Heather Child (1911-1997) was described in her obituary in The Independent as 'the most distinguished calligrapher living in England, where her revered master, Edward Johnston (1872-1944), revived the art at the end of the last century. Besides her own work, which stretched over 70 years, she did more than anyone else to 'propagate Johnston's gospel'. She was one of the many calligraphers who worked under the direction of Alfred Fairbank on the Royal Air Force and American Air Force Books of Remembrance, and she designed the heraldry for the Lifeboat Service Memorial Book. Her work in ornamental cartography included a map of the Wessex of Thomas Hardy's Novels, and the map of the Printing Schools of England, presented to Beatrice Warde, and she published the book Decorated Maps in 1956. She illustrated the Collins Pocket Guide to Wild Flowers (1956), and took a special delight in heraldic draughtsmanship, writing the book Heraldic Design (1965).

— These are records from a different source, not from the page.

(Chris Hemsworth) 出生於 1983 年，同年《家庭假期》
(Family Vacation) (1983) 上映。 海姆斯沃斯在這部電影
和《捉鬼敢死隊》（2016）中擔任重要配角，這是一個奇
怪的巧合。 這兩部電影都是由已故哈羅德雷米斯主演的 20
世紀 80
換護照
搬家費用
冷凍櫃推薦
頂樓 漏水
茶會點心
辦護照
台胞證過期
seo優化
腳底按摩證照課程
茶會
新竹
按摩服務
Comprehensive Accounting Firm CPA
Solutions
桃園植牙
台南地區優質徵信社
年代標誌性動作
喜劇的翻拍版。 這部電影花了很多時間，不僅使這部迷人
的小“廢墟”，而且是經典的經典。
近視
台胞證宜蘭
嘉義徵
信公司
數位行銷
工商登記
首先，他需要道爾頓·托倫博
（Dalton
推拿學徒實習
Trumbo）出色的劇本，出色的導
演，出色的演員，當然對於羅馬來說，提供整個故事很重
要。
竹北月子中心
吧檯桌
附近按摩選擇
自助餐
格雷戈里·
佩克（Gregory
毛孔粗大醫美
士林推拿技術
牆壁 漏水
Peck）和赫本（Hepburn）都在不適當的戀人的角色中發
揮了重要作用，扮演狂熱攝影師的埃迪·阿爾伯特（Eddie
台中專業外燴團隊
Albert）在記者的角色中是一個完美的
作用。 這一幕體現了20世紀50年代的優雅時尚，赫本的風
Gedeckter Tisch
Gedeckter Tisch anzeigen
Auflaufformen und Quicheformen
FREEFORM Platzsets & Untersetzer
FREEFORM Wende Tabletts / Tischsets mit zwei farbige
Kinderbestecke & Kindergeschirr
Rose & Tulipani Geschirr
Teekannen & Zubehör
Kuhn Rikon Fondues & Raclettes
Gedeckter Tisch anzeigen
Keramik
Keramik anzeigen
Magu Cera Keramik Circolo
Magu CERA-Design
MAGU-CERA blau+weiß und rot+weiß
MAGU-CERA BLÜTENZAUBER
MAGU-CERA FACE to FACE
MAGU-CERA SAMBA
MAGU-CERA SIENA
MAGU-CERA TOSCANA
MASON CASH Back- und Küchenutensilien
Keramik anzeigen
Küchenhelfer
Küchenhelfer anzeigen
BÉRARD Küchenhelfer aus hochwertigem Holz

Her outstanding achievement was her writing on calligraphy. Three editions of Calligraphy Today (1963, 1976 and 1988), a chronicle of its revival, two of The Calligrapher's Handbook (1976, 1985), were all her own work. But perhaps even more important was the achievement of finally getting Edward Johnston's long-planned, never-finished, manual of writing into print, Formal Penmanship in 1971 and Lessons in Formal Writing (with Justin Howes) in 1986.
She was the first Chairman of the Society of Scribes and Illuminators in 1964, reorganising it in the difficult period after the resignation of Alfred Fairbank from the presidency, and again in 1971. She was also Chairman of the Federation of British Craft Societies and a trustee both of the Art Workers' Guild and the Crafts Study Centre.